David Casteu a déjà vécu ce type de promotion. Pendant deux ans, le pilote Yamaha roulait derrière Isidre Pujol, avant de prendre sa place après une chute. Le motard français, en galère cette année, se souvient de cette époque où il roulait sans pression. «Je roulais bien, le manager m’a dit: tu deviens leader. Cette place, je l’ai gagnée sur la piste, pas sur des contrats, des sponsors, du piston. C’est une grande fierté.»
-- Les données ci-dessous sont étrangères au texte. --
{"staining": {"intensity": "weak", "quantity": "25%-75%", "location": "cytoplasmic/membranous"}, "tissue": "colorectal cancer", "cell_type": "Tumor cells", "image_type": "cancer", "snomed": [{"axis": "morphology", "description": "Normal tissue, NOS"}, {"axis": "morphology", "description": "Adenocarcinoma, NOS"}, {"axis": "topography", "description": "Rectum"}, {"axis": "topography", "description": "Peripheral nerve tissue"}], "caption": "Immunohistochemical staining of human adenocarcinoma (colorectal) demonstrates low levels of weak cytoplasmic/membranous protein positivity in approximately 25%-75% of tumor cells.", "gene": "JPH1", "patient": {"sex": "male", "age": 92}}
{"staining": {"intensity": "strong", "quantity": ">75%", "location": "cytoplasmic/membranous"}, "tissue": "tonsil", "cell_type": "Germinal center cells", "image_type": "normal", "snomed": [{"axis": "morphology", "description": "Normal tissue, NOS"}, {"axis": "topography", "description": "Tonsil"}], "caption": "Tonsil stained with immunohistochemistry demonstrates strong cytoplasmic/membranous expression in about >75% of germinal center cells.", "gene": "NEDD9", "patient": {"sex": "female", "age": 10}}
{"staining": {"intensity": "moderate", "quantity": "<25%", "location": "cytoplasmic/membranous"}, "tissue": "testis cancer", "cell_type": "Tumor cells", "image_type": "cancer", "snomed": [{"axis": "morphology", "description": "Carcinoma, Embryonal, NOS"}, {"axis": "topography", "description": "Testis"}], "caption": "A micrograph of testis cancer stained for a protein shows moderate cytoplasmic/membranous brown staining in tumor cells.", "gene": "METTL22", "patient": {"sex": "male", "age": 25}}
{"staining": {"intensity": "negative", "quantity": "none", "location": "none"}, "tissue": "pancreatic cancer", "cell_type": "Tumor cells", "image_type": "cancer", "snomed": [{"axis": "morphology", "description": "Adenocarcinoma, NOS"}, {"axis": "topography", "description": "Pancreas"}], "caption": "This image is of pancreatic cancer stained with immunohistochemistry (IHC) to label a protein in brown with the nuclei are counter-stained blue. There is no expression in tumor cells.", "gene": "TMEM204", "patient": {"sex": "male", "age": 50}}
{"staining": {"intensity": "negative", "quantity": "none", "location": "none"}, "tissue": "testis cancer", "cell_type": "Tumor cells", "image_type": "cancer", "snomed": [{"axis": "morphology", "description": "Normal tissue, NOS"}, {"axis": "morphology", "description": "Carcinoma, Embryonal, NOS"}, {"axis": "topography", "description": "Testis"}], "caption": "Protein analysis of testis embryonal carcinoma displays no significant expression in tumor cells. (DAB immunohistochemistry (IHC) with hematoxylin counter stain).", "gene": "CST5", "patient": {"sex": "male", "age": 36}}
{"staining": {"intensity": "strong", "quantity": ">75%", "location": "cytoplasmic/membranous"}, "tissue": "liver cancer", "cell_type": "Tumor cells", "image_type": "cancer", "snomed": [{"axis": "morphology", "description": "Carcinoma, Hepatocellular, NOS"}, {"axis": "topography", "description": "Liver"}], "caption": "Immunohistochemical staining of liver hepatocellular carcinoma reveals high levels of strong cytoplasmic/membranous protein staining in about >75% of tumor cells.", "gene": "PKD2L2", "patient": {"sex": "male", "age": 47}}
«Des compagnons, des confidents»

Sur la route sablonneuse d’Arequipa, le rôle de porteur d’eau prendra tout son sens, jeudi. David Castera a prévu un bivouac à part pour les motards. Privés volontairement de leur assistance, ils seront livrés à eux-même dans cette ville du sud du Pérou.  Ancien équipier de Péterhansel, le directeur sportif du Dakar a souhaité mettre en avant le travail de ces travailleurs de l’ombre qui devraient ménager leurs pneus pour les offrir le lendemain à leur cador. Ces «compagnons, confidents», qui préparent le road book avec leur pilote et qui, selon Castera  «incarnent une notion d’équipe», au-delà du simple soutient mécanique. Le rallye-raid à visage humain, quelque part.